Overheard by: Zach B

Man to girl beside him: Mine isn't that big. But it's big enough for what I need it for.

–6th Ave & 9th St

Girl to friend: He had a big penis. It scared me.

–Hunter College

Overheard by: s0uthard

Young teenage boy to another: You're telling me you have an 8.5 inch dick and you don't touch it?

–M21 Bus

Overheard by: zaarah

NewsFlash: Romance Outbreak in Chelsea!

Girl #1: Hey, if you were dating someone new and then they told you on, like, the third date or whatever that they had genital herpes, would you continue dating them? I mean, like, would you sleep with someone like that?
Girl #2: I don't know. Maybe. I mean, I feel like a lot of people who have herpes don't even know it, so the fact that they told you probably means they're responsible enough to get checked, and they, like, know how to take care of it and everything. In a weird way you may be less likely to get it from them than from someone who never mentions herpes at all.
Girl #1: That's interesting. I think I could do it if, like, I saw myself marrying them. Cause then I wouldn't have to worry about getting it and giving it to someone else. We could just get married, be in love, and be happy together, and grow old with each other, and with herpes.
Girl #2, seriously: That's so romantic.

–American Apparel, Chelsea

Overheard by: Has a different definition of

The Kind Of Thing We've Come to Expect from Blondie.

Blonde in convertible: Hey, cutie!
Suit: (turns around briefly, keeps walking)
Blonde: Hey! With the nice ass, we were talking to you!
Suit, walking back to convertible: Yes?
Blonde: My friend here thinks you're cute and wants your number.
Suit: Uh… I'm flattered, but I have a fiancee, so I'll pass.
Brunette driver: I didn't ask if you were single, I said you had a nice ass and I want your number.
Suit: Again, thanks, but no.
Brunette: How about I give you mine?
Blonde: You know, for when the marriage doesn't work out.
Suit: Yeah, no.

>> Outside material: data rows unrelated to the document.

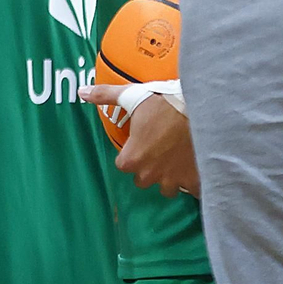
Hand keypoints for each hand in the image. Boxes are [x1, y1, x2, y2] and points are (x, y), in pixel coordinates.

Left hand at [80, 86, 199, 197]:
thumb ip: (105, 96)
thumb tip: (81, 91)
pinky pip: (192, 192)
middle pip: (143, 180)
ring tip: (176, 160)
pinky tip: (196, 168)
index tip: (139, 143)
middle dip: (148, 169)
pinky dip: (193, 183)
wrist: (200, 108)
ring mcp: (173, 180)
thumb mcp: (132, 96)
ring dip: (169, 178)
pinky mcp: (195, 181)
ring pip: (166, 189)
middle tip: (158, 151)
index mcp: (133, 157)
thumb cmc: (163, 103)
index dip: (131, 154)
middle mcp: (150, 174)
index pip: (123, 165)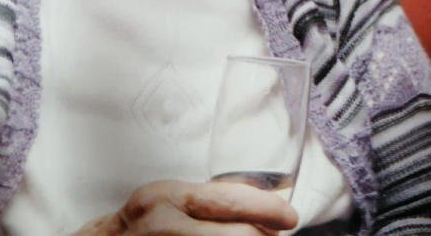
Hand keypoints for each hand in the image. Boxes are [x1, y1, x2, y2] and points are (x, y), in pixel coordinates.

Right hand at [73, 180, 298, 234]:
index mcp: (170, 198)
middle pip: (236, 235)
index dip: (267, 210)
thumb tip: (266, 207)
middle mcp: (164, 225)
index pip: (230, 200)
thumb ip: (211, 202)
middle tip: (276, 235)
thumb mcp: (170, 202)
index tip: (290, 217)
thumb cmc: (141, 226)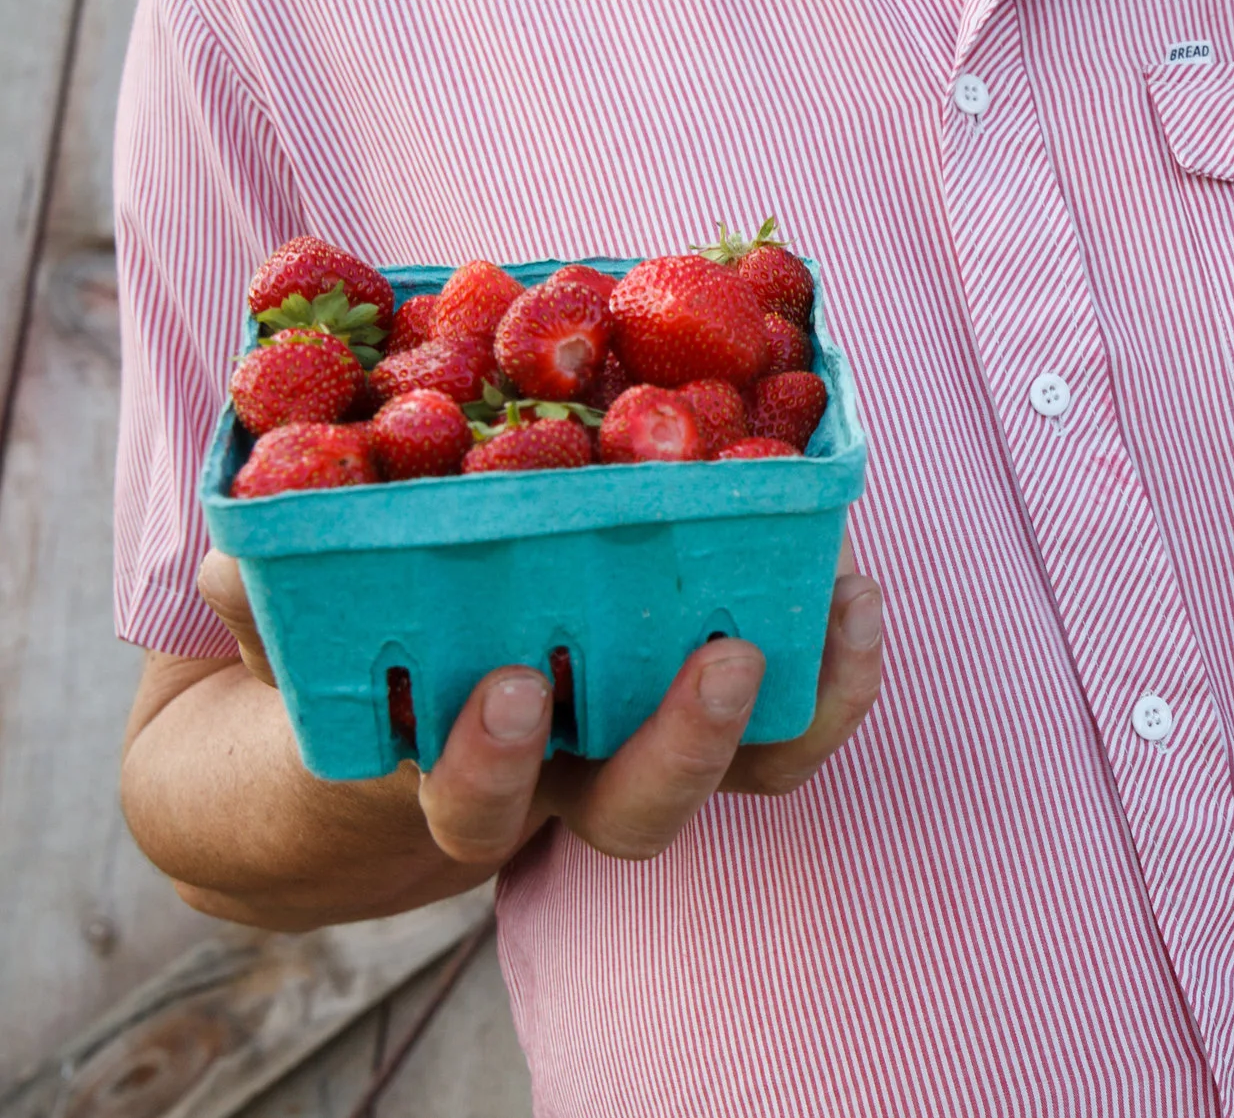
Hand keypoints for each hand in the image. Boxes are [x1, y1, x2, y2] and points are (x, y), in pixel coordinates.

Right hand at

But you girls have a great day.

–3rd Ave & 46th St

Doesn't It Go Against the Nature Of an Animal to Keep It Tethered?

Dude to hippie chick walking cat on leash: Yo, that's a funny looking dog you got there.
Hippie chick walking cat: That's 'cause he's a cat.
Dude: Why you walkin' a cat down the street in New York City?
Hippie chick walking cat: Cause back in Colorado, he was indoor-outdoor, and now that we've moved out here for a while I just can't keep him inside. But I can't let him roam free on the streets, so I take him for walks. I love him too much to keep cooped up. It, like, goes against the nature of an animal to keep him inside and not let him experience the world outside and not let him meet other animals and other people.
Dude, amazed: Marry me.

–12th St & 2nd Ave

Overheard by: Yeah, I like weird chicks too

Wednesday One-Liners Won't Do This Again. 'Til Nex Time.

20-something girl to friend: I mean, my husband never asked me a direct question; so I never had to lie. He never said, "what were you doing today at 3 pm?" so I didn't ever have to respond,"screwing my new boyfriend in a Lower East Side apartment that we just rented."

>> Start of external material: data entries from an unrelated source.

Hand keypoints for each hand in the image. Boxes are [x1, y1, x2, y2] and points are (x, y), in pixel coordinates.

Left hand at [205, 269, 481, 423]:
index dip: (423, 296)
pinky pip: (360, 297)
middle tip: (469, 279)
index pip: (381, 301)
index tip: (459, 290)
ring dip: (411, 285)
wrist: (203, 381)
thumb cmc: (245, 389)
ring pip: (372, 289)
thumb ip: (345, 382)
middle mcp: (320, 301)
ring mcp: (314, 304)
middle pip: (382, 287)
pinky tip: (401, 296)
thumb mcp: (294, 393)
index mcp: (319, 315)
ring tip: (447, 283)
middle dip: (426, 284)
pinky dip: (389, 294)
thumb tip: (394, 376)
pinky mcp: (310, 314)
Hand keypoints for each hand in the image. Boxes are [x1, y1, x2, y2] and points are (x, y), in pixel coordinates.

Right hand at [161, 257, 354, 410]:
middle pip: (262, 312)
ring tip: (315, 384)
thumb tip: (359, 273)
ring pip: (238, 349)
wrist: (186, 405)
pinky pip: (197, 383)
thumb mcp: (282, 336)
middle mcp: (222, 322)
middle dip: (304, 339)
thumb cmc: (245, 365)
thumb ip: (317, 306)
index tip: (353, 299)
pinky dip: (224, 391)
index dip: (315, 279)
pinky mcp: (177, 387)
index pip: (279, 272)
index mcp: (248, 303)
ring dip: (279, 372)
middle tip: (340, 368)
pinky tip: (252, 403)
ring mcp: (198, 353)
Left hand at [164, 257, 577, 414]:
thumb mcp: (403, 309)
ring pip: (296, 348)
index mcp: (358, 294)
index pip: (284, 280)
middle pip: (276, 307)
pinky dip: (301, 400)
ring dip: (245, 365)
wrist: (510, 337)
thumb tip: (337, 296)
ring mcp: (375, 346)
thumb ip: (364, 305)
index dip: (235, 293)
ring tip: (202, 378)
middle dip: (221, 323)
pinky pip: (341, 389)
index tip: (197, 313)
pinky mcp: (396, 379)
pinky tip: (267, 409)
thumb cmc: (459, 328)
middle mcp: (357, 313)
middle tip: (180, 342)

–Max Cafe, Morningside Heights

Girl on cell: This time I'll respect the fact that you're engaged.

–St. Mark's & 1st

Overheard by: spead

White guy to Asian guy: But no sex, because she has a boyfriend… But head is okay…

–Washington Square Park

Overheard by: GreenwichSandwich

Man shouting on cell: I'm a spic?! Well, you're a Jew! Besides, how was I supposed to know you had a husband?

–5th Ave & 90th St

30-something guy to another: So I asked this girl if she had any friends she could hook me up with and she responded with an emailed .pdf of names, pictures, phone numbers and a short blurb about each girl. The funniest part was this one girl, it said: "has boyfriend, will fuck other people."

–Union Square West

Overheard by: Brian

Mom's a Real New Yorker

Six-year-old girl #1: I'm going to David & Buster's with my dad.
Six-year-old girl #2: You have a dad!?
Six-year-old girl #1: Yeah, I have a dad. You make it sound like he died or something.
Six-year-old girl #2: But you said your mom isn't married.
Six-year-old girl #1: She isn't.
Six-year-old girl #2: Why not?
Six-year-old girl #1: Because she has a brain. That's what she says. Right, mom?